►
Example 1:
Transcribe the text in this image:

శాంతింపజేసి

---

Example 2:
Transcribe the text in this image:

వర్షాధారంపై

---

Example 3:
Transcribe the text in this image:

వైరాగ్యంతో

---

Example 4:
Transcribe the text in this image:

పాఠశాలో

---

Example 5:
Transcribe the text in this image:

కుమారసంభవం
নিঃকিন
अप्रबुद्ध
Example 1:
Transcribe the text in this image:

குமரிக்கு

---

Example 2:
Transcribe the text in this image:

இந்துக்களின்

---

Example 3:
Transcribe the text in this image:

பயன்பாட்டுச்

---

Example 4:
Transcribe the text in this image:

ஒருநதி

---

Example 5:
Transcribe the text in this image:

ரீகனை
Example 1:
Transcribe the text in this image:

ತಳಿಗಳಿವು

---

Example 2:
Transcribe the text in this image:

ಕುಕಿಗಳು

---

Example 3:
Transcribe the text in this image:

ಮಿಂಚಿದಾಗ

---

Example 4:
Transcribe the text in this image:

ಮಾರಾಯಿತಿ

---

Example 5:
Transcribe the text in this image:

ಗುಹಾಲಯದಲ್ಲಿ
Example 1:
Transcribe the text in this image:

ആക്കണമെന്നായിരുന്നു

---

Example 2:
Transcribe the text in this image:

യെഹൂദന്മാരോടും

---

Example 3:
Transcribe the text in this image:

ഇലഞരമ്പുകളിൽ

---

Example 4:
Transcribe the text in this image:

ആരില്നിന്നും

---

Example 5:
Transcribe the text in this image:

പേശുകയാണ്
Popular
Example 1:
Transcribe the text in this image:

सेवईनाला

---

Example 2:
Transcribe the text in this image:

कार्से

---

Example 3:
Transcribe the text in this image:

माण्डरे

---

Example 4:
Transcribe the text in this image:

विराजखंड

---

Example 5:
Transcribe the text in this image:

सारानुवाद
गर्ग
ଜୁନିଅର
◄
_Exercise prompt_:
Please transcribe the records in full, keeping every word as it is.

_Answer space_:
Example 1:
Transcribe the text in this image:

శాంతింపజేసి

---

Example 2:
Transcribe the text in this image:

వర్షాధారంపై

---

Example 3:
Transcribe the text in this image:

వైరాగ్యంతో

---

Example 4:
Transcribe the text in this image:

పాఠశాలో

---

Example 5:
Transcribe the text in this image:

కుమారసంభవం
নিঃকিন
अप्रबुद्ध
Example 1:
Transcribe the text in this image:

குமரிக்கு

---

Example 2:
Transcribe the text in this image:

இந்துக்களின்

---

Example 3:
Transcribe the text in this image:

பயன்பாட்டுச்

---

Example 4:
Transcribe the text in this image:

ஒருநதி

---

Example 5:
Transcribe the text in this image:

ரீகனை
Example 1:
Transcribe the text in this image:

ತಳಿಗಳಿವು

---

Example 2:
Transcribe the text in this image:

ಕುಕಿಗಳು

---

Example 3:
Transcribe the text in this image:

ಮಿಂಚಿದಾಗ

---

Example 4:
Transcribe the text in this image:

ಮಾರಾಯಿತಿ

---

Example 5:
Transcribe the text in this image:

ಗುಹಾಲಯದಲ್ಲಿ
Example 1:
Transcribe the text in this image:

ആക്കണമെന്നായിരുന്നു

---

Example 2:
Transcribe the text in this image:

യെഹൂദന്മാരോടും

---

Example 3:
Transcribe the text in this image:

ഇലഞരമ്പുകളിൽ

---

Example 4:
Transcribe the text in this image:

ആരില്നിന്നും

---

Example 5:
Transcribe the text in this image:

പേശുകയാണ്
Popular
Example 1:
Transcribe the text in this image:

सेवईनाला

---

Example 2:
Transcribe the text in this image:

कार्से

---

Example 3:
Transcribe the text in this image:

माण्डरे

---

Example 4:
Transcribe the text in this image:

विराजखंड

---

Example 5:
Transcribe the text in this image:

सारानुवाद
गर्ग
ଜୁନିଅର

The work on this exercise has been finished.